*REQUIRED ACTION:*
Output every line of the material exactly, omitting images.

*EXERCISE DATA:*
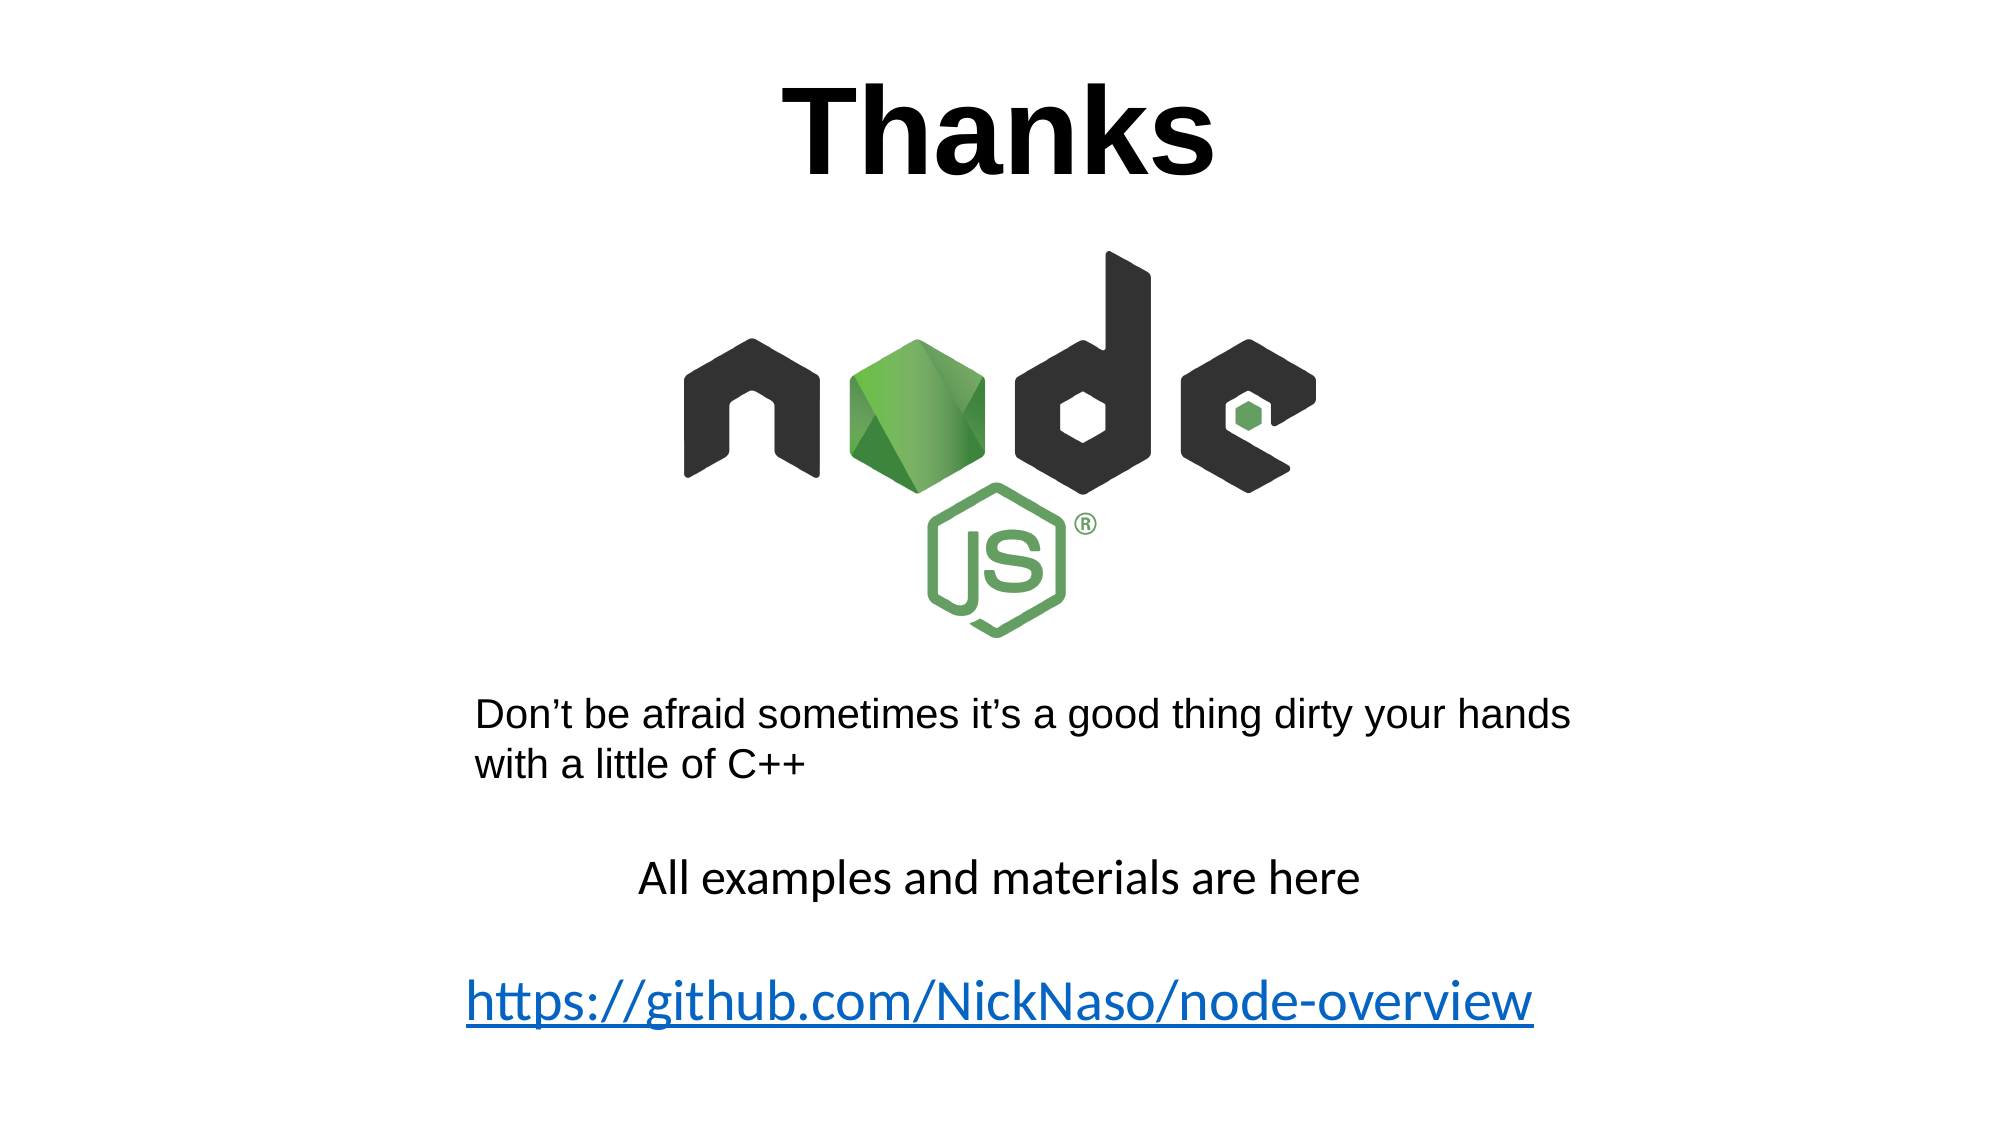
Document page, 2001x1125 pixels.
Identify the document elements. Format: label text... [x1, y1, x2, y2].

picture [684, 251, 1316, 638]
text_box Thanks [766, 42, 1234, 208]
text_box https://github.com/NickNaso/node-overview [451, 954, 1549, 1040]
text_box Don’t be afraid sometimes it’s a good thing dirty your hands with a little of C++ [460, 679, 1654, 794]
text_box All examples and materials are here [623, 837, 1377, 912]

*SOLUTION BELOW:*
Document page, 2001x1125 pixels.
Identify the document elements. Format: label text... [x1, y1, x2, y2].

picture [684, 251, 1316, 638]
text_box Thanks [766, 42, 1234, 208]
text_box https://github.com/NickNaso/node-overview [451, 954, 1549, 1040]
text_box Don’t be afraid sometimes it’s a good thing dirty your hands with a little of C++ [460, 679, 1654, 794]
text_box All examples and materials are here [623, 837, 1377, 912]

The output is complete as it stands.